_TASK_.
In the passage on data in parcel sortation, rewrite the stretch from "The predictive potential of" through "of digital maturity.", renaming "sortation system provider" as "equipment supplier".

_PASSAGE SHOWN_.
=== Section Start ===

Another example: weighing units. An important component in almost every sortation system. One would think a scale just tells the weight, but inside the weighing units, you will find a processor that works as a small computer with the capacity and ability to process all kinds of information specifically related to the process of weighing. This is known as edge analytics.

Both streams of data, edge analytics and raw data, provide valuable insight into the sortation system performance but at different levels. The weighting unit, for example, will have processed the data locally and can tell exactly what’s wrong. The sensors, on the other hand, will leave the conclusion to be made by processing the data. That is data analytics.

Data tell us how every component of the sortation system operates and how the sortation system processes items. When analysing data, patterns begin to reveal themselves in terms of the two subjects: operations and equipment.

For example, the system might find that specific types of packaging often causes manual sortation. Or that a breakdown occurs every time the conveyor belt reaches a certain temperature. Or that a specific pattern of vibrations from the chutes reveal that the machines perform poorly. Instead of this information only being inside someone’s head, the distribution centre can collect and analyse the data to get more insights. The result is essentially a completely transparent distribution centre.

“The result is essentially a completely transparent distribution centre.”

The predictive potential of data

In the process of digitalisation, distribution centres eventually reach a point where experience – gained over time – can be combined with data to reach a predictive level where they can recognise patterns that the human eye would never detect. This is the point where the sortation system provider will be able to step in with experience within automated sortation, to reach the next step; a higher level of digital maturity.

Let’s take a look at some straight forward examples of the value that data creates:

  • The predictive potential. Computers can predict when a breakdown is immediate and tell distribution centres about the exact adjustments they need to make to prevent breakdowns. Just imagine how a reduction of breakdowns could affect the cost per parcel handled!
  • Maintenance professionals can use data to detect when a specific spare part will need to be replaced.
  • Operators can detect if a certain type of parcel is always sorted manually. And why that is. Perhaps the packaging is unsuitable for automated sortation. Perhaps a specific combination of parcels causes trouble when those items follow after each other in the sortation process. Or it can be a myriad of other factors that somehow intervene with production. Insights that are undetectable to the human eye can have a huge impact on the throughput and efficiency of a sortation system.

Get the full overview: Read the Parcel distributors’ guide to digitalisation.

The different levels of digitalisation

Every distribution centre can benefit from digitalisation. But in order to get started, it might be helpful to understand the different levels of digitalisation to determine where your distribution centre finds itself right now.

Most distribution centres would rank at one of the four levels described below. Distribution centres at step 1 or 2 in particular have a vast potential for improving their operations through the use of digitalisation.

1. Manual operations

The pen and paper method. Rules for when the sortation system needs service are typically based on a calendar. Every piece of information is written down and stored manually. Breakdowns are handled once they occur. Repairs or optimisations generally take place when they are obviously required or when throughput drops noticeably.

2. Basic digitalisation

Sensors in automated machinery detect information from the entire sortation system. Information is stored digitally. Every part of the system is constantly monitored. Data are collected and provide a clear view of how the system performs. Data serves as an aid to understand what and why something happened. Operators are data-driven in their work as well and react when digital predetermined conditions are met.

3. Advanced digitalisation

Coupling of numerous data sources reveal patterns about the performance of the system, performance in specific situations and probable outcome. Use of algorithms lets you optimise the system through prediction on both operational and equipment levels.

4. Full digitalisation

The prescriptive level where you know which action to take to eliminate a future problem foreseen by the system. On the equipment level, this could include knowing which parts to exchange when. On the operational level, this includes knowing which decisions to make to avoid a potential bottleneck situation. Depending on the chosen level of autonomy, the system can either propose an action, inform about an action that has been taken, or simply carry out the action autonomously.

Any distribution centre can benefit from digitalisation and, in time, advance to a higher level of digitalisation. However, taking the necessary steps might require some help from a systems provider.

=== Section End ===

_INFORMATION GIVEN_.
=== Section Start ===

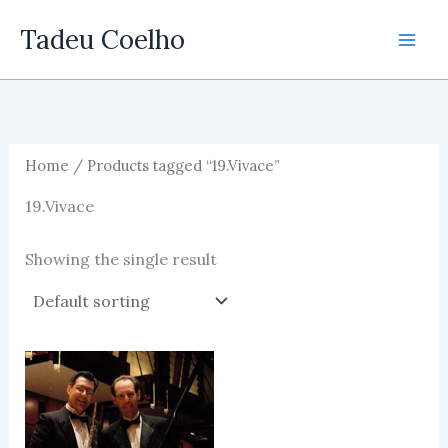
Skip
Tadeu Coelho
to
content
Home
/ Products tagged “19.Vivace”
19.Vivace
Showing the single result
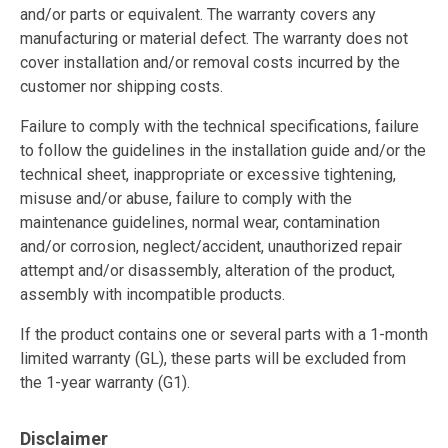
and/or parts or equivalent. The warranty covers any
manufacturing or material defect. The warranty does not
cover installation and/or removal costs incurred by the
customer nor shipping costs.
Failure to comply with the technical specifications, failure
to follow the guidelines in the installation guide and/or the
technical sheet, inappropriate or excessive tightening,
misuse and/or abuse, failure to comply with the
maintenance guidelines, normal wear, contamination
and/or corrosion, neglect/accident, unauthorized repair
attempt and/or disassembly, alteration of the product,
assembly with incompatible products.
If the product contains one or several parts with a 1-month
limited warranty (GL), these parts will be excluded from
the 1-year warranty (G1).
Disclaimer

=== Section End ===
=== Section Start ===

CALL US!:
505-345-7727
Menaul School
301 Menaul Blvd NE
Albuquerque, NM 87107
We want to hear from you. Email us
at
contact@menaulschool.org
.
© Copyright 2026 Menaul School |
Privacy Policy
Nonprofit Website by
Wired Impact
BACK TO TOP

=== Section End ===
=== Section Start ===

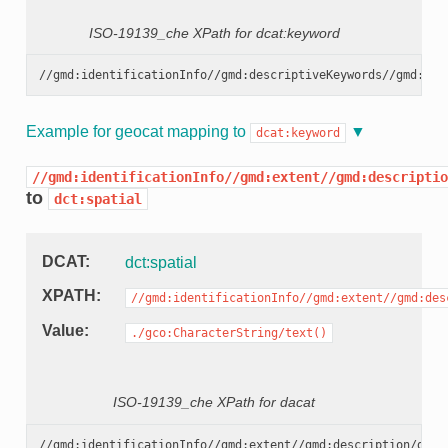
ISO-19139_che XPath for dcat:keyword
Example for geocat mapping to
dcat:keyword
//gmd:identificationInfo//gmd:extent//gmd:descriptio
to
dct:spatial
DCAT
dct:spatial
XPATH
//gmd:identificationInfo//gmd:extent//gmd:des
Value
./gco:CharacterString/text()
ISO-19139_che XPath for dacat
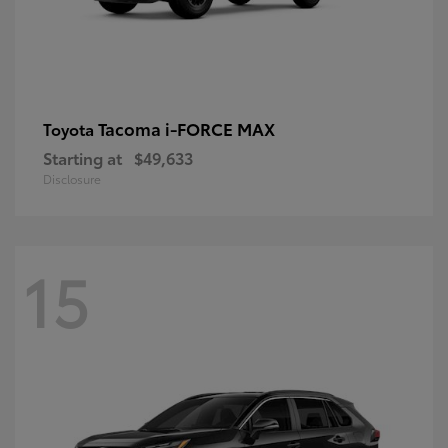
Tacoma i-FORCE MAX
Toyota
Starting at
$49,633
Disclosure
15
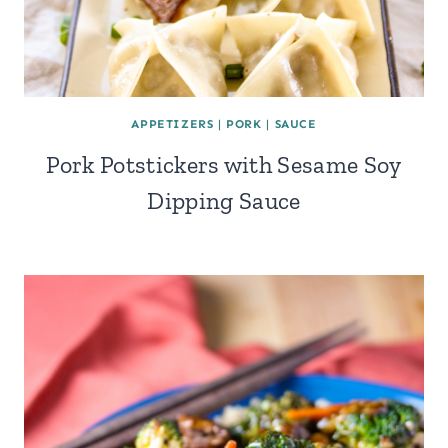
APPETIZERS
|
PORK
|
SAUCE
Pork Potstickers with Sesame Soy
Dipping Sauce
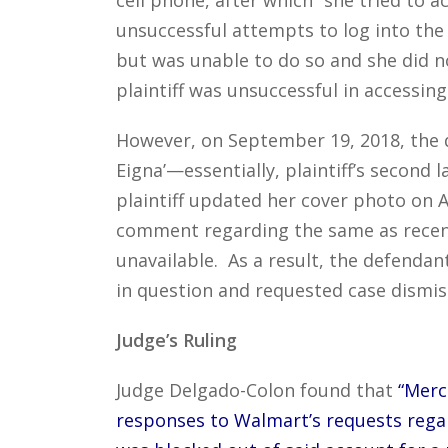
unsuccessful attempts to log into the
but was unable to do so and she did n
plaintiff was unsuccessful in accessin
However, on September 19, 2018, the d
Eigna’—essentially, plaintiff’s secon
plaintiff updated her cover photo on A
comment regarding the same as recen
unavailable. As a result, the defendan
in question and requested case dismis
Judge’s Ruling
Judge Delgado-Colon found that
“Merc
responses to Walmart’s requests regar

=== Section End ===

_WRITTEN SOLUTION_.
The predictive potential of data

In the process of digitalisation, distribution centres eventually reach a point where experience – gained over time – can be combined with data to reach a predictive level where they can recognise patterns that the human eye would never detect. This is the point where the equipment supplier will be able to step in with experience within automated sortation, to reach the next step; a higher level of digital maturity.